If you pay attention in September, you get rewarded with stories like this. September baseball means pennant races, such as they are in the wild-card era, but it also means an awful lot of teams playing out the string. Look closely, though, and there are rewards.

Sometimes it’s a glimpse of a dashing rookie, a future superstar getting his feet wet. A year before Buster Posey was a leading Rookie of the Year candidate, the best player on a Giants team that’s fighting for a playoff spot, he was a September call-up who spent most of his time in the dugout and got two hits in 17 at-bats as his team wheezed to the finish.

And sometimes it’s a guy on the other end of his career, a journeyman you’d figured had hung ’em up but who’s been hanging around at Triple-A and, hey look, here he is again. But the best ones are the lifetime minor leaguers who finally get their chance.

These are the guys who give those of us with a few miles on us permission to keep dreaming. You reach a certain age and you don’t get to imagine yourself as Buster Posey anymore. Simple mathematics will tell you that at the age of 47, to pick a number, you’re not going to be a 23-year-old phenom bursting onto the scene with six hits in nine at-bats, or whatever the equivalent would be in your racket, the way Posey did this May.

But a 30-year-old with a USW card and three scars on his throwing arm just getting to the big club reminds us that great triumphs can happen long after we’d scheduled them, sometimes long after we’d stopped believing they could happen, and they might not look like the triumphs we’d imagined.

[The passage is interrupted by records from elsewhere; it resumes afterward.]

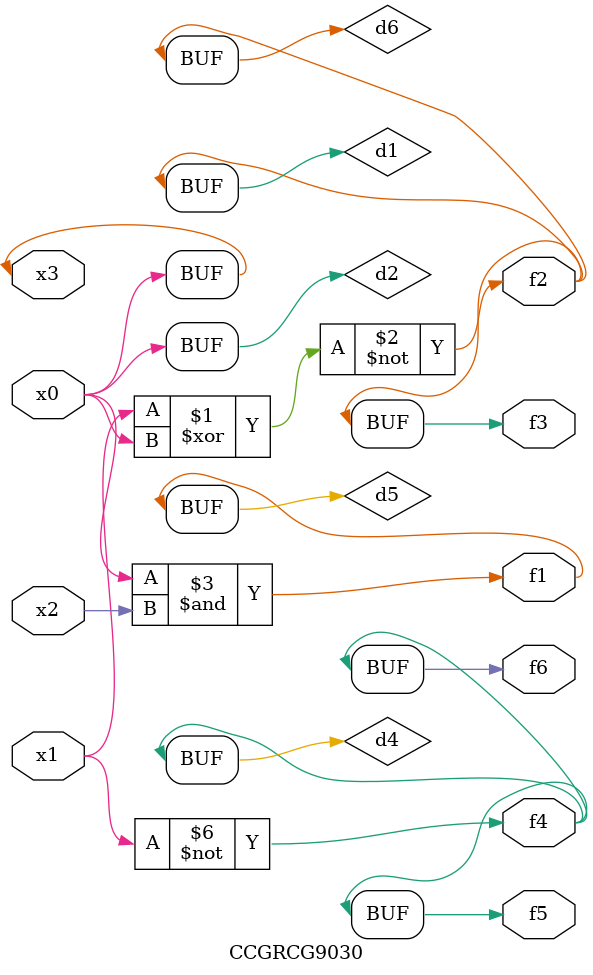
<source format=v>
module CCGRCG9030(
	input x0, x1, x2, x3,
	output f1, f2, f3, f4, f5, f6
);

	wire d1, d2, d3, d4, d5, d6;

	xnor (d1, x1, x3);
	buf (d2, x0, x3);
	nand (d3, x0, x2);
	not (d4, x1);
	nand (d5, d3);
	or (d6, d1);
	assign f1 = d5;
	assign f2 = d6;
	assign f3 = d6;
	assign f4 = d4;
	assign f5 = d4;
	assign f6 = d4;
endmodule

</source>
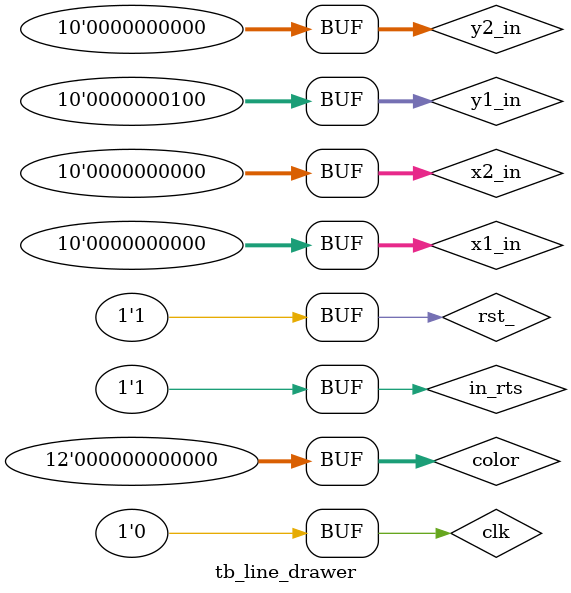
<source format=v>
`timescale 1ns / 1ps

module tb_line_drawer;

    // Clock and Sync Reset
    reg clk;
    reg rst_;
    
    // Point 1
    reg [9:0] x1_in, y1_in;
    
    // Point 2
    reg [9:0] x2_in, y2_in;
    
    reg [11:0] color;
    
    reg in_rts;
    wire in_rtr; 
    
    // Unit Under Test
    line_drawer uut(
        .clk(clk),
        .rst_(rst_),  
        .x1_in(x1_in), 
        .y1_in(y1_in),
        .x2_in(x2_in), 
        .y2_in(y2_in),        
        .color(color),
        .in_rts(in_rts),
        .in_rtr(in_rtr)
    );
    
    initial 
    begin
    
        clk     = 1'b0;
        rst_    = 1'b1;
        
        x1_in   = 0;
        y1_in   = 4;
        
        x2_in   = 0;
        y2_in   = 0;
        
        color   = 0;
        
        in_rts  = 1;
        
        #10;
        
        #5 rst_ = ~rst_; clk = ~clk;
        #5 rst_ = ~rst_; clk = ~clk;
        
        repeat(200)
        begin
            #5 clk = ~clk;
        end
    
    end

endmodule
</source>
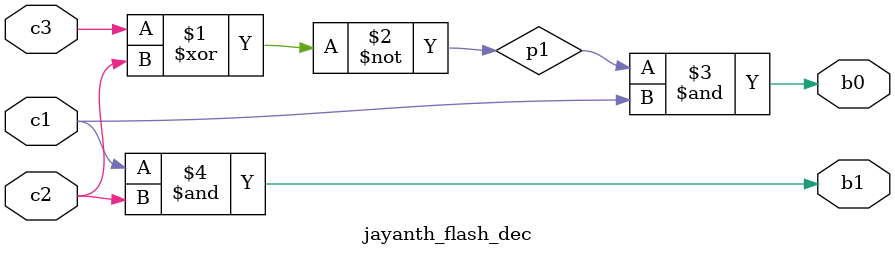
<source format=v>
module jayanth_flash_dec(input c1,c2,c3,output b0,b1
    );
 
 wire p1;
 xnor(p1,c3,c2);
 and(b0,p1,c1); 
 and(b1,c1,c2);
endmodule
</source>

Last week the Dodgers gave a September call-up to a 33-year-old first baseman named John Lindsey, who had spent 16 years in the minor leagues with four organizations without setting foot on a major league field. Lindsey had played in 1,571 minor-league games before getting into his first big-league ballgame last Wednesday in San Diego.

He was sent up to hit for Scott Podsednik in the eighth inning of a game the Dodgers were trailing 4-0. But when the Padres replaced left-hander Joe Thatcher with righty Luke Gregorson, Dodgers manager Joe Torre called the right-handed Lindsey back and sent up Andre Ethier. The Dodgers were 10 games out with 22 to play at the time.

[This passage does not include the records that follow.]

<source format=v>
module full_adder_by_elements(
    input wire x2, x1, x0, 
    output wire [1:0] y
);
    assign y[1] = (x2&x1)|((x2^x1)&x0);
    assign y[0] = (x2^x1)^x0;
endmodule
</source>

After 6,342 plate appearances in the minors, Lindsey would have to wait for his first one in the majors while Ethier dug in for his 2,734th. It probably wasn’t the first time events hadn’t played out like the movie in Lindsey’s head. Ethier flied out to end the inning.

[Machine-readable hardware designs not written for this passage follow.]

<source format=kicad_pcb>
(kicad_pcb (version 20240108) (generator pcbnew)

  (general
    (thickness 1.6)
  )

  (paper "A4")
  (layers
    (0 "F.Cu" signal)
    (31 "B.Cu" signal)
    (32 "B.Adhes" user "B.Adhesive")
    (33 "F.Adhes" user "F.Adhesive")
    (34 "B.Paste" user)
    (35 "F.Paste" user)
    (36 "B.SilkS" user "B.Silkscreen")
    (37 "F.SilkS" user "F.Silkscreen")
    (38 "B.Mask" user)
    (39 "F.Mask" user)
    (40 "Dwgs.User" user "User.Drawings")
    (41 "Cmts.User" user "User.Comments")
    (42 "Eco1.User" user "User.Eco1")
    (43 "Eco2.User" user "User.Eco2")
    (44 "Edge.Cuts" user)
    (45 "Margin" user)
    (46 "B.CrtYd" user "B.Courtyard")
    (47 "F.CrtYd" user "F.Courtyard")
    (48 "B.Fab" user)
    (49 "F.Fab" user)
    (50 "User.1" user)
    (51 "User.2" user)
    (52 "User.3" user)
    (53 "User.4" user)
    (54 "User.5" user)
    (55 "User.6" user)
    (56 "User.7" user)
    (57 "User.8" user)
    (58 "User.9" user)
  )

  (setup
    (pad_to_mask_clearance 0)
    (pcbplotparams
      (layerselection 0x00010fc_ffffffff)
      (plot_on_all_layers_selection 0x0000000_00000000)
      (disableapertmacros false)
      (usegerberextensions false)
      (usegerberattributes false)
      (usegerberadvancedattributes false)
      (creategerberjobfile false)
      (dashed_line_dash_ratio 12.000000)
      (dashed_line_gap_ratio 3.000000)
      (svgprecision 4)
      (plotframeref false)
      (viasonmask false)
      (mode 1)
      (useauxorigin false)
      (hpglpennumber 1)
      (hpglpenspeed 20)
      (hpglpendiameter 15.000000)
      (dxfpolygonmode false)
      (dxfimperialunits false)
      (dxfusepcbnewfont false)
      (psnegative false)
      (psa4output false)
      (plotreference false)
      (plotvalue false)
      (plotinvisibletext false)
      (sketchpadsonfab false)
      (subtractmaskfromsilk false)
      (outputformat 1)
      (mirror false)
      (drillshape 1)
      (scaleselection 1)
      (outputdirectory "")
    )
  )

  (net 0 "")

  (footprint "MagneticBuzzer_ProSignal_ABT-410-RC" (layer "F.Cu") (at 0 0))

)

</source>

The next night in Houston Lindsey got another chance to pinch-hit, this time sticking around long enough to fly out to right field against Gustavo Chacin. Three days and five at-bats later, he got his first hit, a single off of Nelson Figueroa. John Lindsey’s going to fade back into the baseball background now, but for the rest of his life he’ll be a guy who made the major leagues. It’ll be in the first sentence of his obituary, that he played for the Dodgers.

Bobby Cramer, the A’s rookie who beat the Royals Monday night, might do the same, or he might stick around for a while. I don’t know. A few hours ago I’d never heard of Bobby Cramer. Now he has a win in the big leagues. Two more and he’ll match his total of elbow surgeries.

And here’s the best part about Cramer’s win over the Royals: Both Kansas City pitchers pitched well. The starter went five innings and gave up two unearned runs, the reliever went four and gave up one run. And aside from the fact that they were beaten by a 30-year-old undrafted former substitute teacher making his debut, the Royals’ two pitchers have one more thing in common. Luke Hochevar and Bryan Bullington both began their careers as the top overall pick in the June amateur draft.

Their careers aren’t working out as planned. One or both might end up being useful at some point, but they’re never going to be aces, which is what top overall draft picks are supposed to be.

But who knows. They got a glimpse of Bobby Cramer, didn’t they? Maybe it dawned on them that there can be other kinds of triumphs, later ones. They’re not sweeter — given the choice, most of us would like to be the phenom who turns into the superstar. But they might be worth waiting for.